Kodal has one gas station, an elementary school, a kindergarten, grocery store, and sports center. There are several burial mounds dating back to the Viking Age that have been found in the area. Kodal Church is located at Prestbøen, about 2 km north of the village centre. Agriculture is an important industry in Kodal, but large amounts of iron and phosphorus are also found. The amount of granite is estimated to be 100000000 t.

==Etymology==
The village is named after the site of the historic Kodal Church. The Old Norse form of the name Kvǫðudalr or Kváðudalr. The first element is the old name for the local river Ivjua which was formerly known as Kvaða or Kvæða. The meaning of the old river name is uncertain. It may have been derived from the word kóð which means "shallow waters". Another option is that it may have been derived from the word kvaða which means "resin", referring to the vast Norway spruce forests in the area.
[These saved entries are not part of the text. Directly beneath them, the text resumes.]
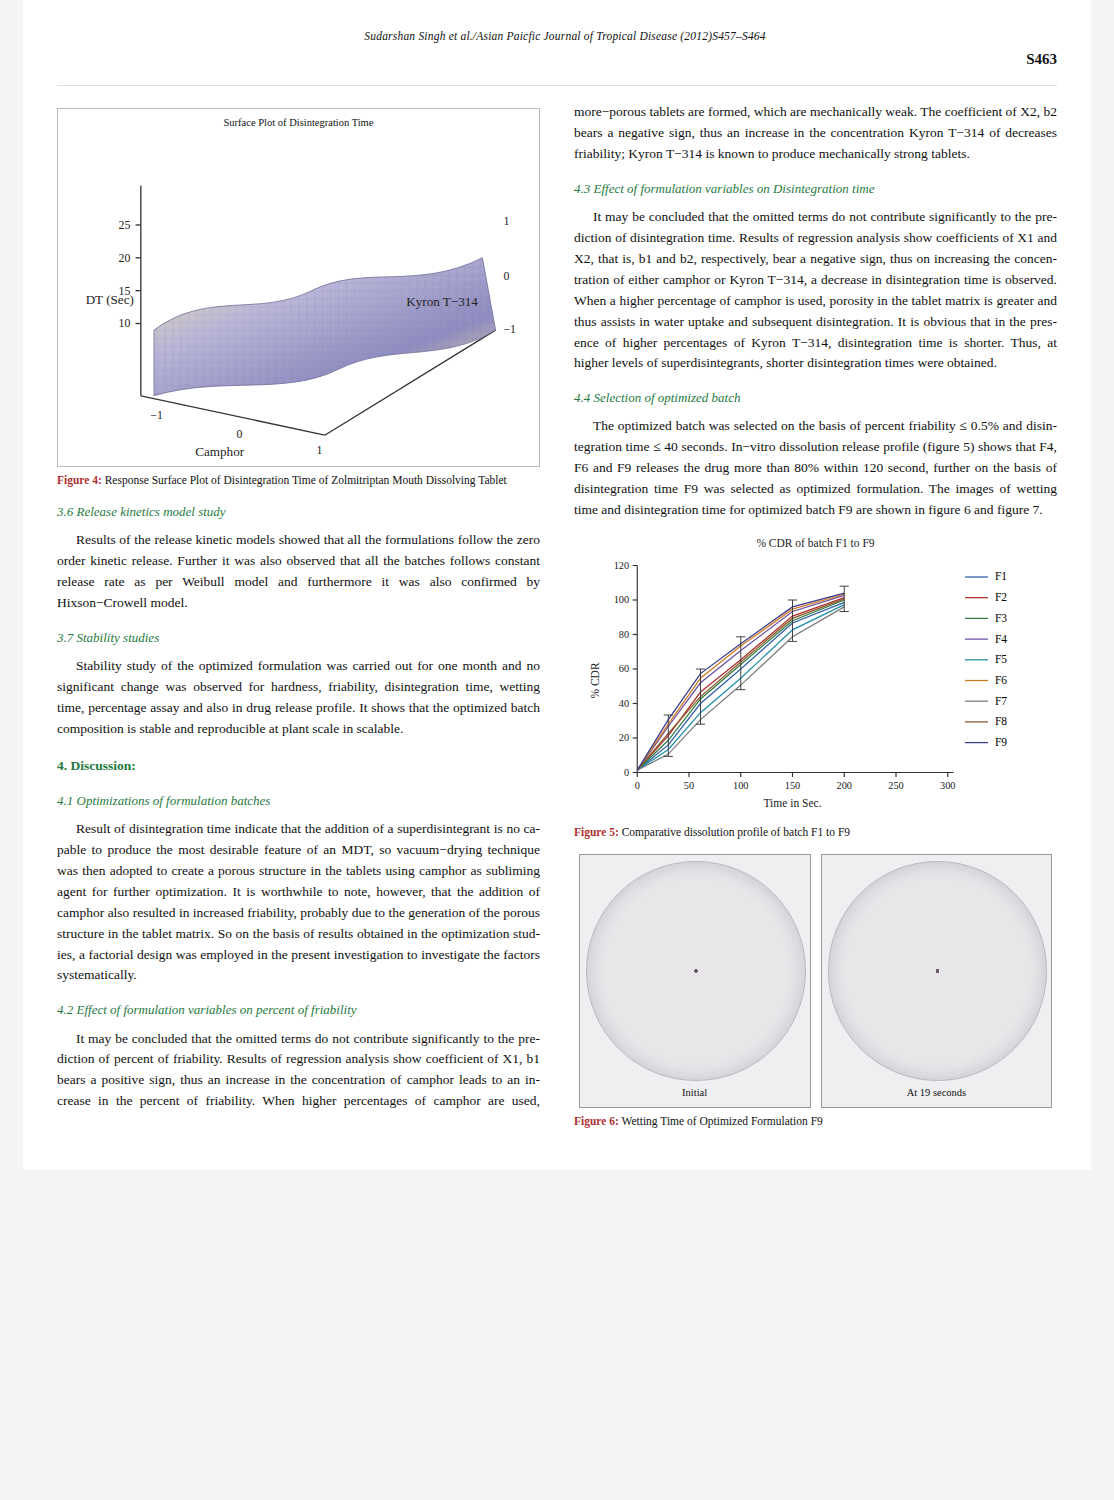Sudarshan Singh et al./Asian Paicfic Journal of Tropical Disease (2012)S457–S464
S463
Surface Plot of Disintegration Time
25 20 15 10 DT (Sec) −1 0 1 Camphor 1 0 −1 Kyron T−314
Figure 4: Response Surface Plot of Disintegration Time of Zolmitriptan Mouth Dissolving Tablet
3.6 Release kinetics model study
Results of the release kinetic models showed that all the formulations follow the zero order kinetic release. Further it was also observed that all the batches follows constant release rate as per Weibull model and furthermore it was also confirmed by Hixson−Crowell model.
3.7 Stability studies
Stability study of the optimized formulation was carried out for one month and no significant change was observed for hardness, friability, disintegration time, wetting time, percentage assay and also in drug release profile. It shows that the optimized batch composition is stable and reproducible at plant scale in scalable.
4. Discussion:
4.1 Optimizations of formulation batches
Result of disintegration time indicate that the addition of a superdisintegrant is no capable to produce the most desirable feature of an MDT, so vacuum−drying technique was then adopted to create a porous structure in the tablets using camphor as subliming agent for further optimization. It is worthwhile to note, however, that the addition of camphor also resulted in increased friability, probably due to the generation of the porous structure in the tablet matrix. So on the basis of results obtained in the optimization studies, a factorial design was employed in the present investigation to investigate the factors systematically.
4.2 Effect of formulation variables on percent of friability
It may be concluded that the omitted terms do not contribute significantly to the prediction of percent of friability. Results of regression analysis show coefficient of X1, b1 bears a positive sign, thus an increase in the concentration of camphor leads to an increase in the percent of friability. When higher percentages of camphor are used, more−porous tablets are formed, which are mechanically weak. The coefficient of X2, b2 bears a negative sign, thus an increase in the concentration Kyron T−314 of decreases friability; Kyron T−314 is known to produce mechanically strong tablets.
4.3 Effect of formulation variables on Disintegration time
It may be concluded that the omitted terms do not contribute significantly to the prediction of disintegration time. Results of regression analysis show coefficients of X1 and X2, that is, b1 and b2, respectively, bear a negative sign, thus on increasing the concentration of either camphor or Kyron T−314, a decrease in disintegration time is observed. When a higher percentage of camphor is used, porosity in the tablet matrix is greater and thus assists in water uptake and subsequent disintegration. It is obvious that in the presence of higher percentages of Kyron T−314, disintegration time is shorter. Thus, at higher levels of superdisintegrants, shorter disintegration times were obtained.
4.4 Selection of optimized batch
The optimized batch was selected on the basis of percent friability ≤ 0.5% and disintegration time ≤ 40 seconds. In−vitro dissolution release profile (figure 5) shows that F4, F6 and F9 releases the drug more than 80% within 120 second, further on the basis of disintegration time F9 was selected as optimized formulation. The images of wetting time and disintegration time for optimized batch F9 are shown in figure 6 and figure 7.
% CDR of batch F1 to F9 120 100 80 60 40 20 0 % CDR 0 50 100 150 200 250 300 Time in Sec. F1 F2 F3 F4 F5 F6 F7 F8 F9
Figure 5: Comparative dissolution profile of batch F1 to F9
Initial
At 19 seconds
Figure 6: Wetting Time of Optimized Formulation F9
The last element is dalr which means "valley" or "dale". The spelling of the name has changed over time. Some written forms of the name were Kvodal (from 1376), Kuadal (1390), Quadal (1414), and Quodal (1558). Its current spelling Kodal is kept from the 17th century.

==Recreation==
An ancient hill fort can be seen about 5 km from the village centre of Kodal, connected by a hiking trail from the village centre. A closer parking lot can be found at Kodalveien 414. The trail is marked by blue paint on trees and rocks, and a variety of interpretive signs describing the fauna and flora can be found on the trail to Bygdeborgen. The local lake Gallisvannet sits at the north end of the village at an elevation of 44 m above sea level. The lake Goksjø is located about 3 km to the south of the village.